### Document excerpt

More recently, I have been lucky enough to be briefed in some quite significant cases. The attempt by Archbishop Pell to suppress an exhibition of photographs by Andres Serrano in 1996; the dispute between the Maritime Union and Patrick Stevedores in 1998; the Broadcasting Authority’s enquiry into “Cash for Comment”; the case of the Tampa asylum seekers: these were causes which had significance beyond the interests of the immediate combatants. These were not only interesting cases to be engaged in. They serve as a useful reminder: that the Law is an essential part of a properly functioning society; that the courts stand as an impartial guardian of the rights of the weak against the wishes of the powerful.
Almost always our legal system works well in this, its most essential function.
Justice and the rule of law
It would be unwise however to be complacent about the rule of law in Australia. It is a remarkable thing that politicians, especially the present Prime Minister and the present Attorney-General, seem to have no taste for the rule of law as an ideal. They are given to attacking the judiciary; and neither the present Attorney-General nor his predecessor have shown any inclination to protect the judges who traditionally remain silent in the face of attack.

######
### Records

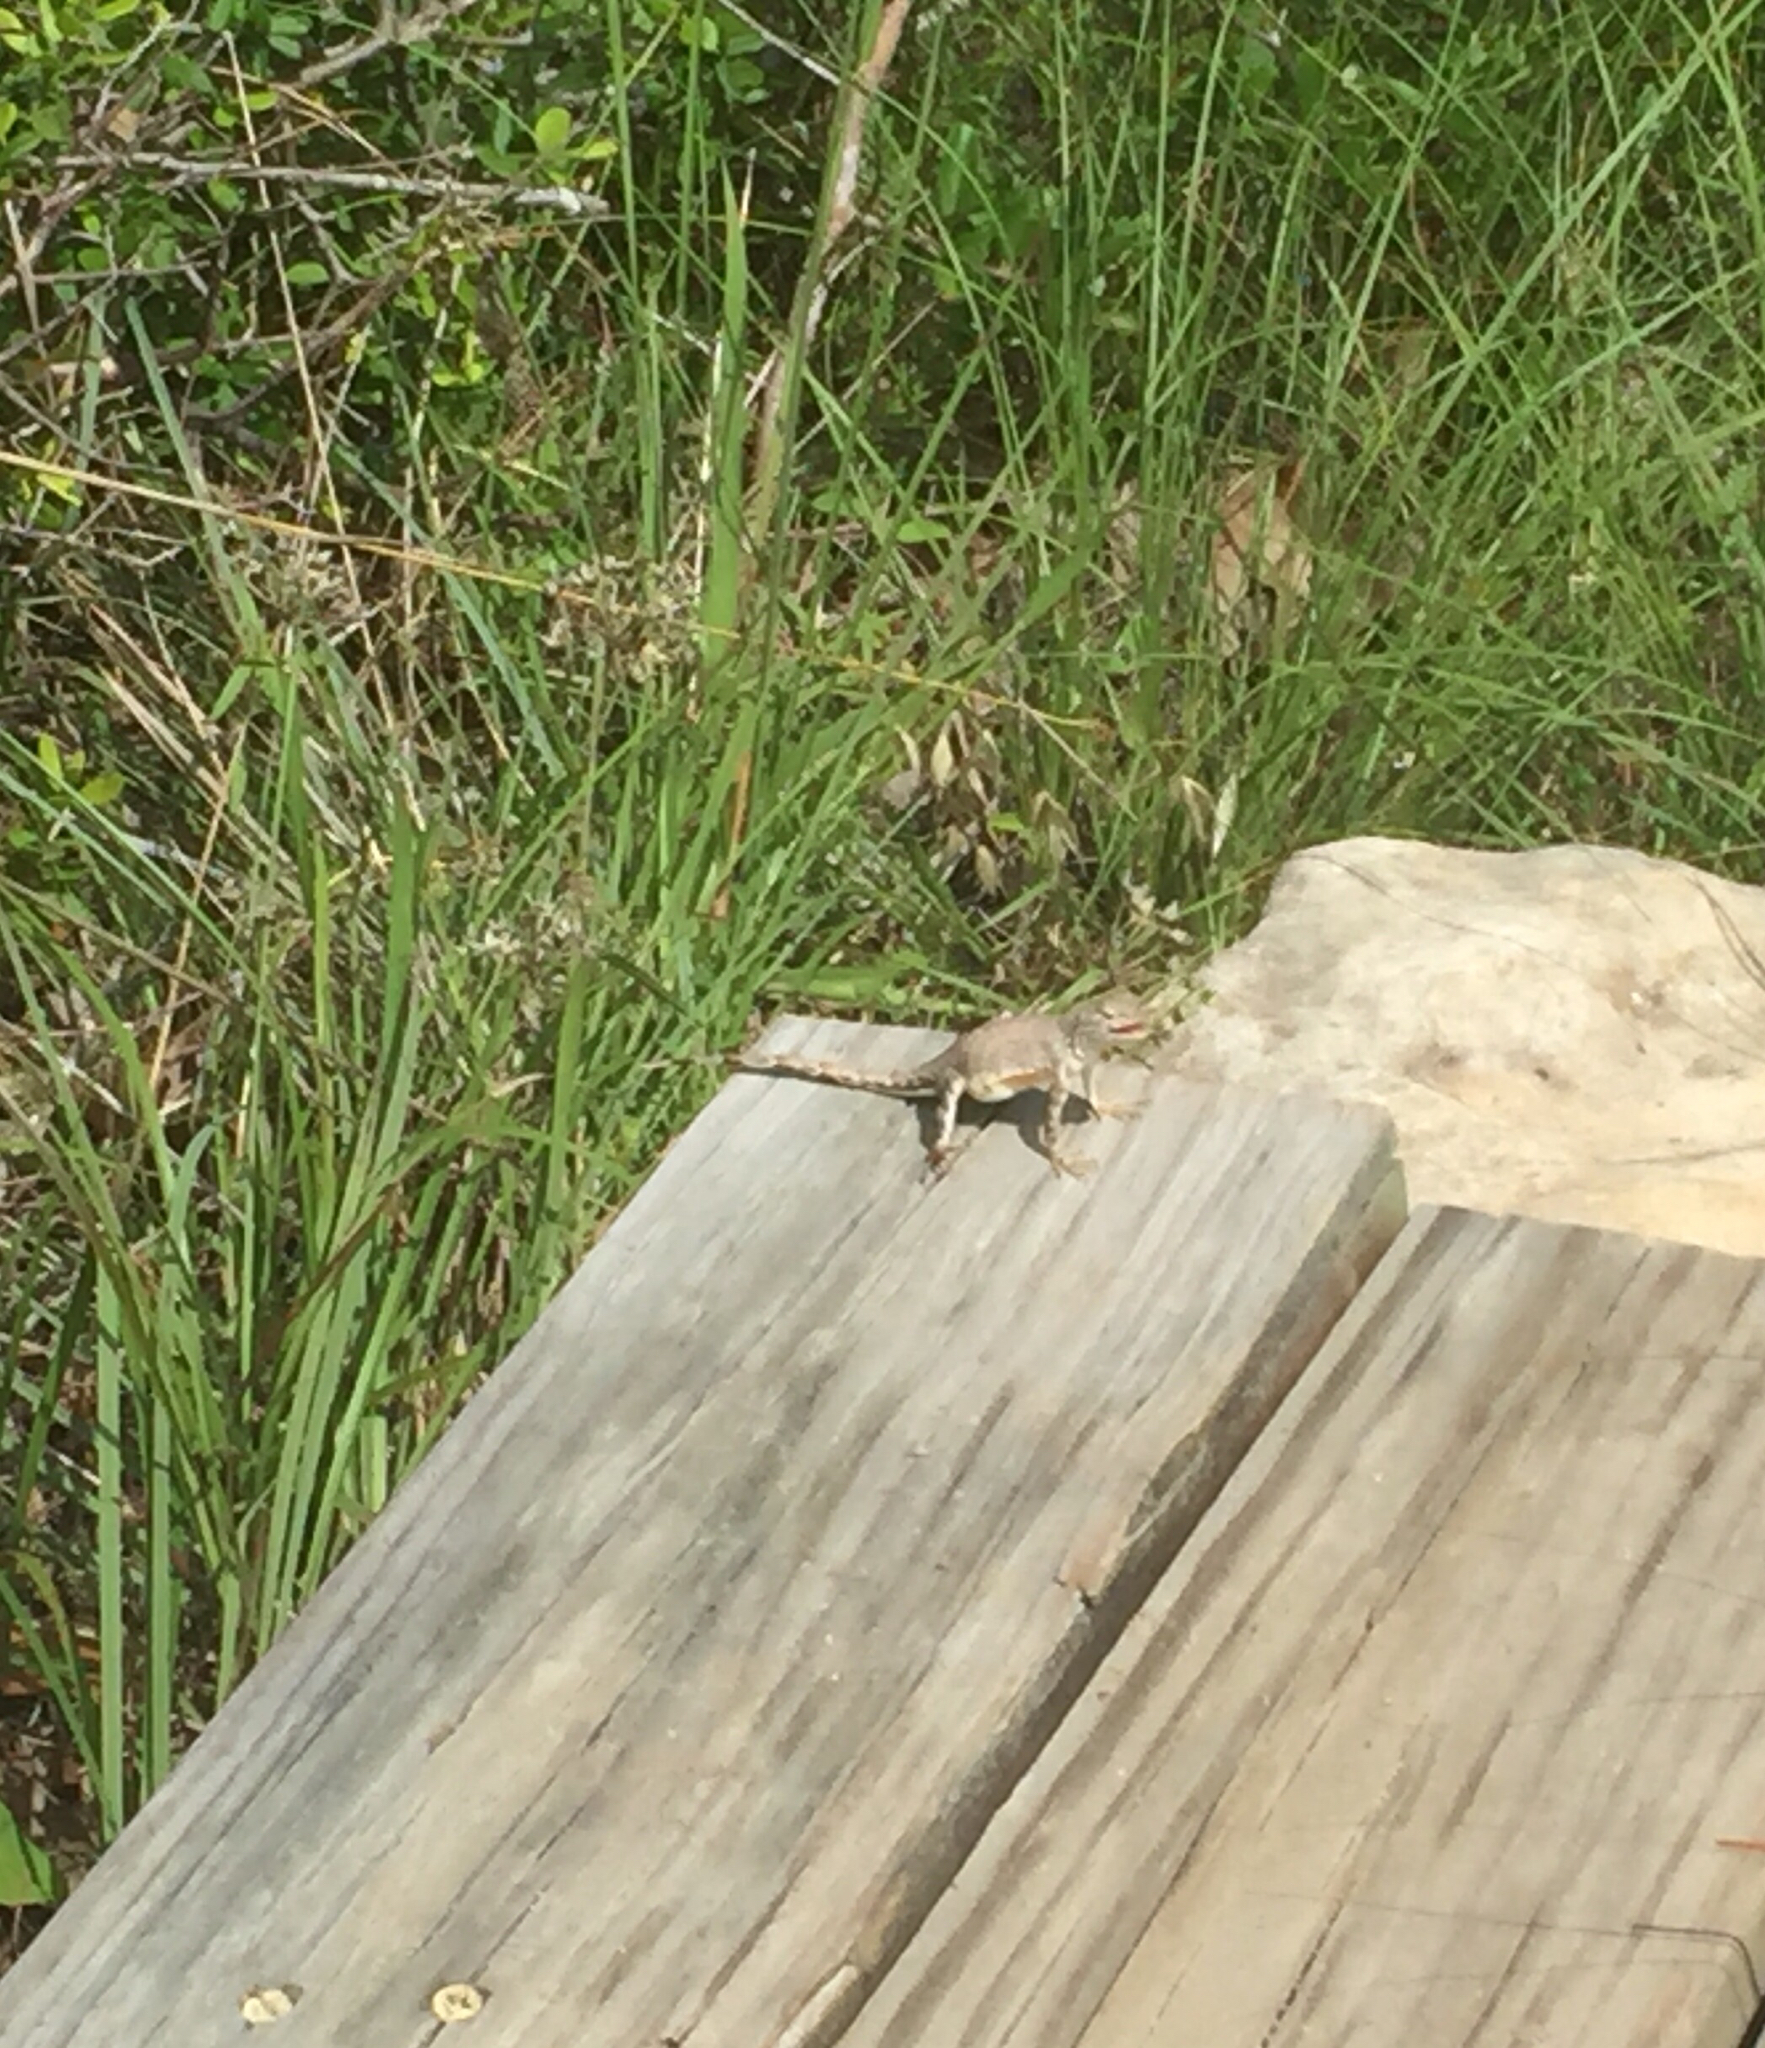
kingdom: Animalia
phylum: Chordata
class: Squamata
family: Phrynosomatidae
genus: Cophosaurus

######
### Records

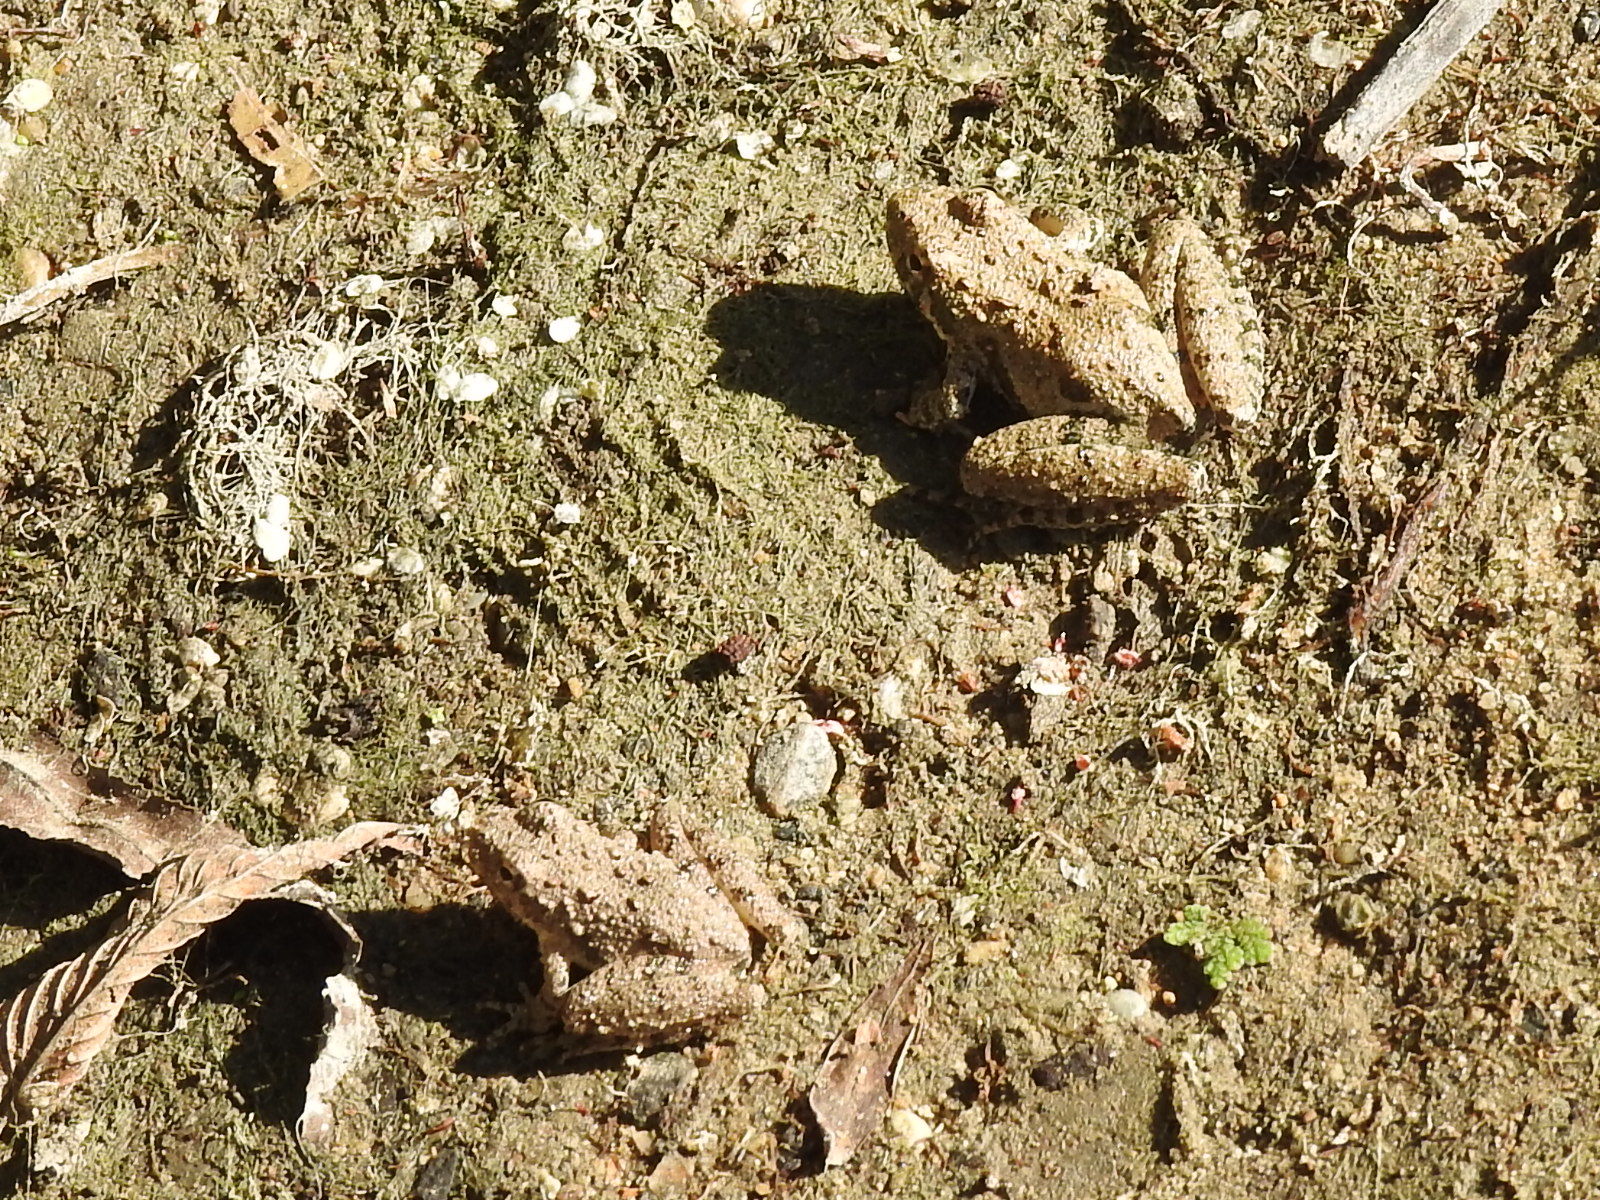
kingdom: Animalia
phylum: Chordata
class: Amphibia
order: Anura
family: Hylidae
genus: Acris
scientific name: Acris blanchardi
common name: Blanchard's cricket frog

######
### Records

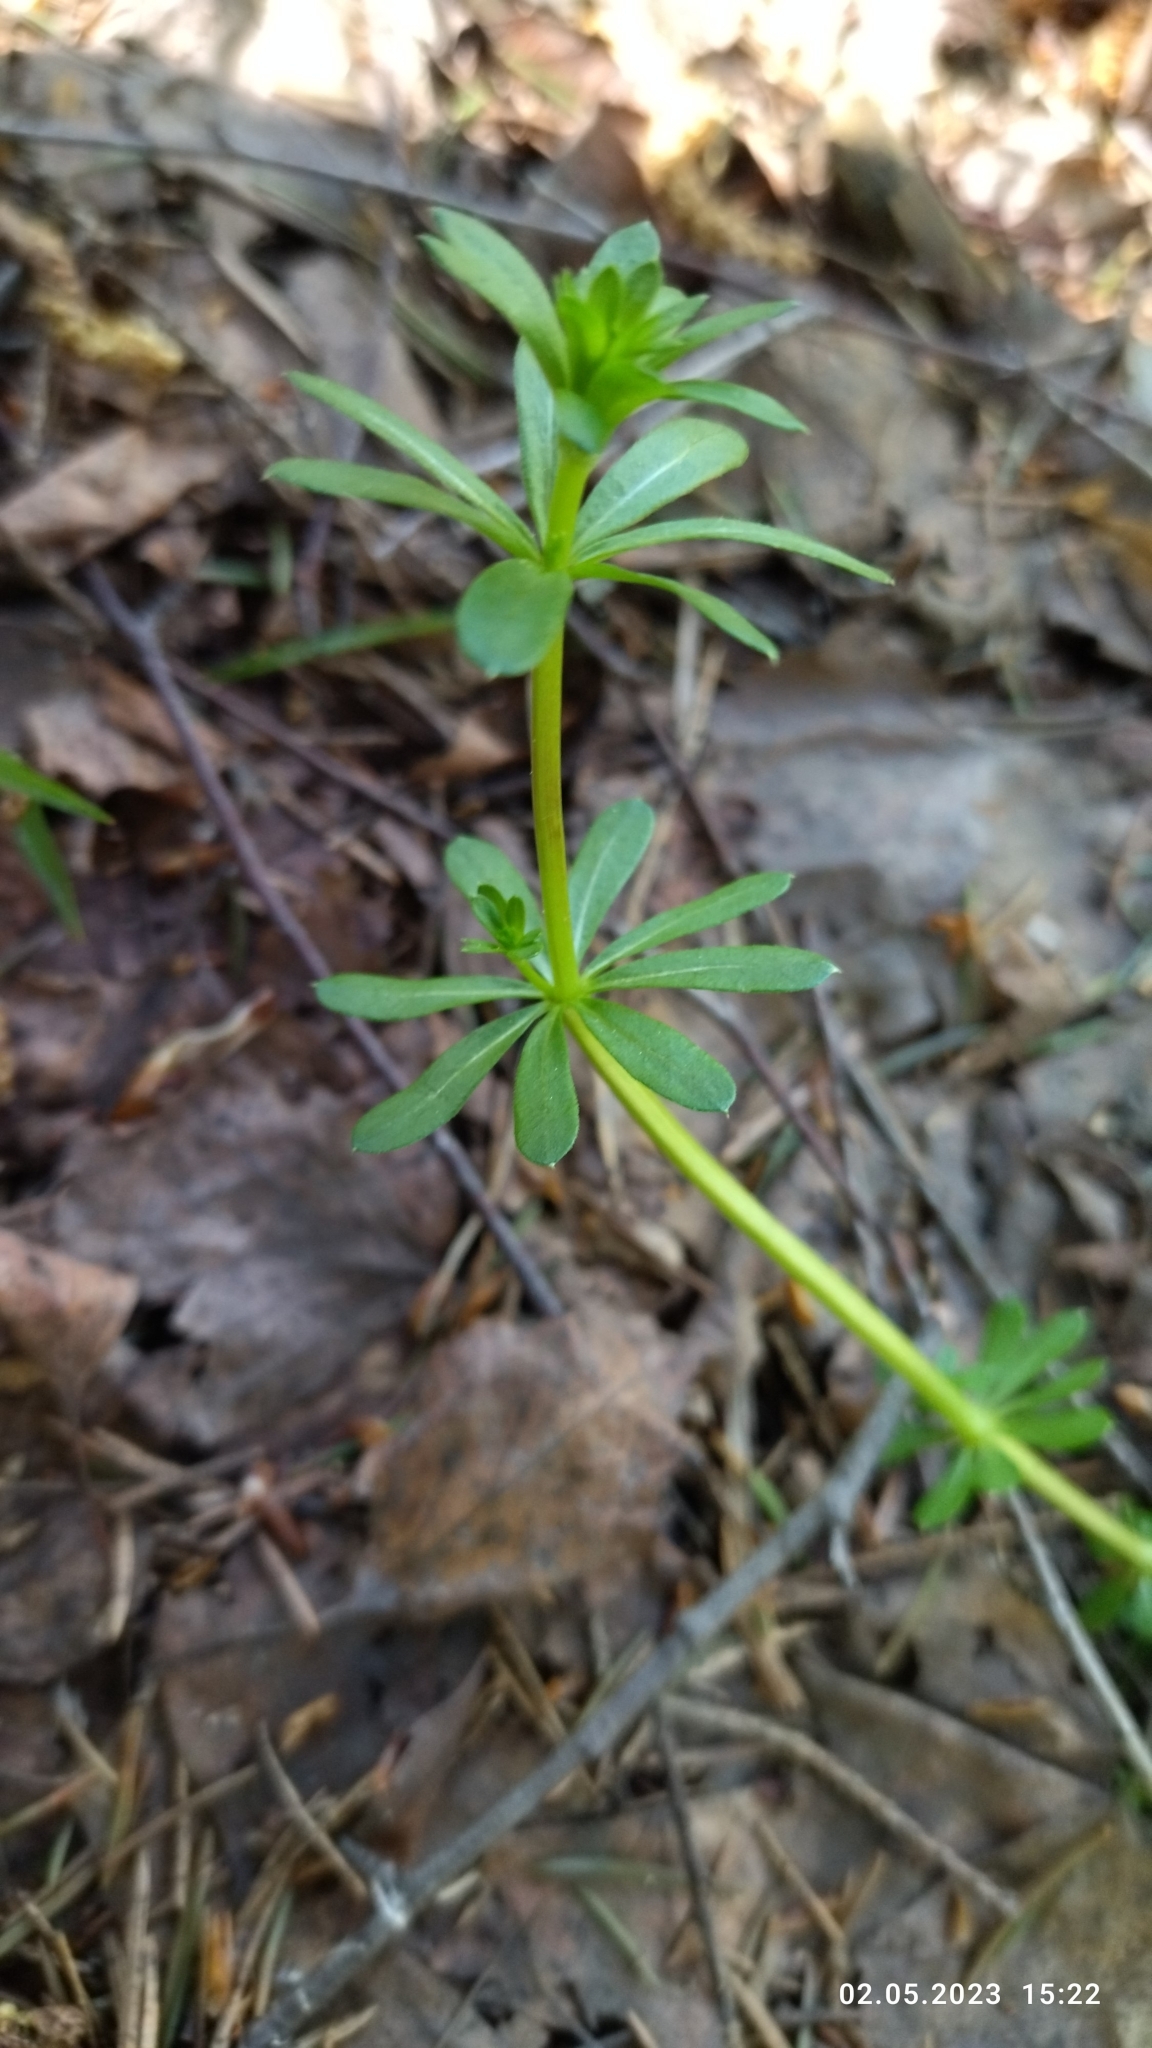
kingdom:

######

Which cases does the excerpt on justice and the rule of law name as ones its writer was briefed in? List all of them.

- The attempt by Archbishop Pell to suppress an exhibition of photographs by Andres Serrano in 1996
- The dispute between the Maritime Union and Patrick Stevedores in 1998
- The Broadcasting Authority's enquiry into "Cash for Comment"
- The case of the Tampa asylum seekers